Ichimura was born, with the family name Hamaguchi, in Nagasaki on 10 June 1930. As a young adult Ichimura moved to Tokyo, where he studied for a year at Nihon University, took various jobs, and chanced to meet Shōtarō Akiyama, who aroused his interest in photography.

== Photography career ==
Ichimura won a special award at the First International Subjectivism Photo Exhibition (国際主観主義写真展, Kokusai Shukanshugi Shashinten), held at Takashimaya in Nihonbashi, Tokyo, in 1956. The exhibition was held in the same year that the newly founded Japan Subjective Photography League was established and brought together prewar avant-garde figures such as Kansuke Yamamoto alongside younger postwar photographers including Ikkō Narahara and Yasuhiro Ishimoto. He quickly moved to nude photography, and had his first solo exhibition, "Love & Lost", in Fuji Photo Salon in 1963.

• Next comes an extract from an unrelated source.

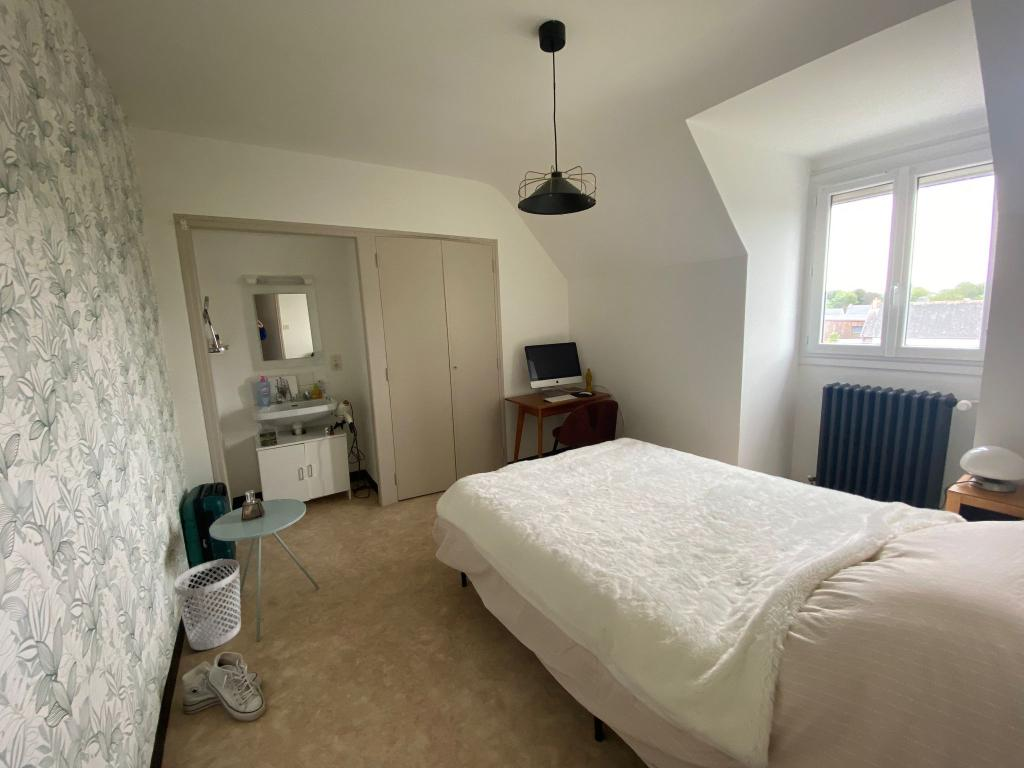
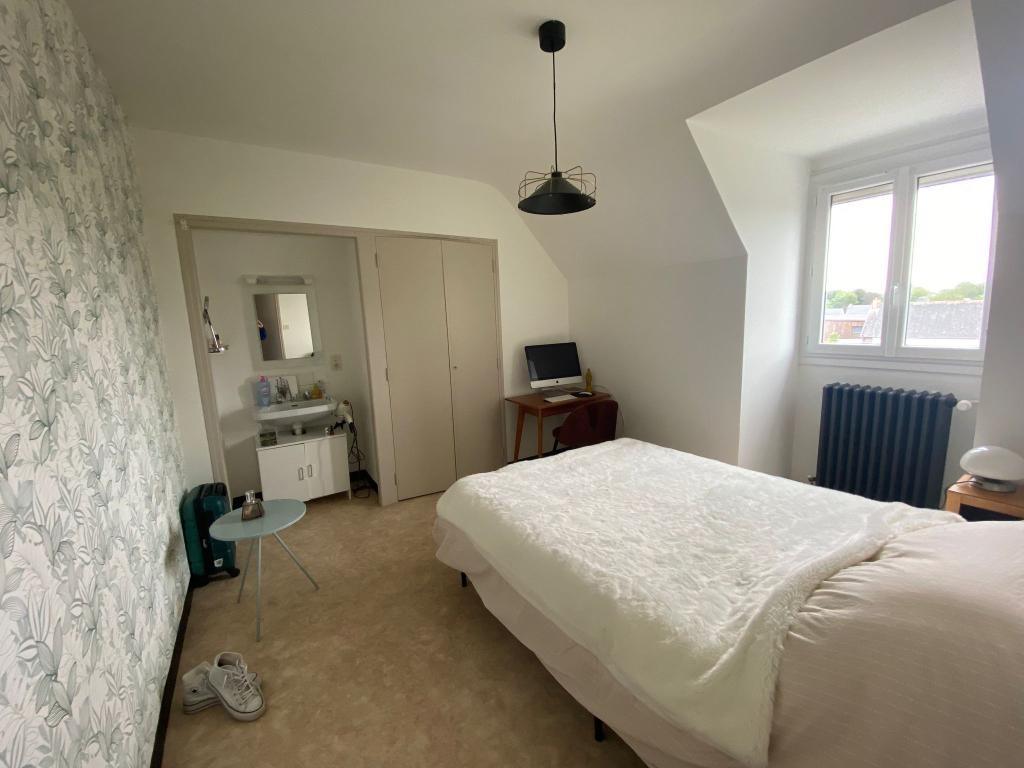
- wastebasket [173,558,242,651]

He also participated in exhibitions overseas: "New Japanese Photography" in New York (7 Works owned by MoMA) in 1974 and an exhibition of eight Japanese photographers in Graz in 1976. From the late 1970s Ichimura branched out to photographs of Japanese iconography and landscape, particularly that of his native Nagasaki.

==Books by Ichimura==

- Konna sei no hanashi mo aru (こんな性の話もある). Tokyo: Besutoserāzu, 1970. Text by Daihachi Izumi, photographs by Ichimura.
- Seidan to nūdo no fūkei (聖談とヌードの風景). Tokyo: Besutoserāzu, 1970.
- Kyōki no utage Salome (狂気のうたげSalome). Tokyo: Jitsugyō no Nihon sha, 1970.
- Come Up. Tokyo: Shashinhyōronsha, 1971.
- Onna to otoko: Imayō shunga (女と男：今様春画). Gendai Shashinka Shirīzu. Tokyo: Ado angen, 1972. With Yoshihiro Tatsuki and Tenmei Kanō.
- Shashin no shisō (写真の思想). Tokyo: Bijutsu Shuppansha, 1978.
- Nihon no kokoro (日本のこころ) / Impressions of Japan. Tokyo: Canon Club, 1978.
- Onna soshite daraku... (女そして堕落…). Tokyo: Besutoserāzu, 1983. ISBN 4-584-17024-X.
- Nagasaki (長崎). Tokyo: Asahi Shinbunsha, 1988. ISBN 4-02-255918-7.
- (さくら花) / Sakura Blossom. Tokyo: Nippon Camera-sha, 1992.
- Body: Mega・sexual photo. Tokyo: Hanashi no Tokushū, 1994. ISBN 4-8264-0137-X.
- Ichimura Tetsuya feromon sakuhinshū: "Shunga" erotic picture do H (一村哲也フェロモン作品集："Shunga" erotic picture do H). Tokyo: Wanimagajinsha, 1995. ISBN 4-89829-234-8.
- Tsuyu: Neo-waisetsu shashinshū (露：Neo猥褻写真集). Tokyo: Hokuō Shobō / Japan Mix, 1997. ISBN 4-88321-342-0.

==Other books with photographs by Ichimura==
- Nihon nūdo meisakushū (日本ヌード名作集, Japanese nudes). Camera Mainichi bessatsu. Tokyo: Mainichi Shinbunsha, 1982. Pp. 228-33 show Ichimura's work.
- Szarkowski, John, and Shōji Yamagishi. New Japanese Photography. New York: Museum of Modern Art, 1974. ISBN 0-87070-503-2 (hard), ISBN 0-87070-503-2 (paper). Includes six pages of photographs by Ichimura.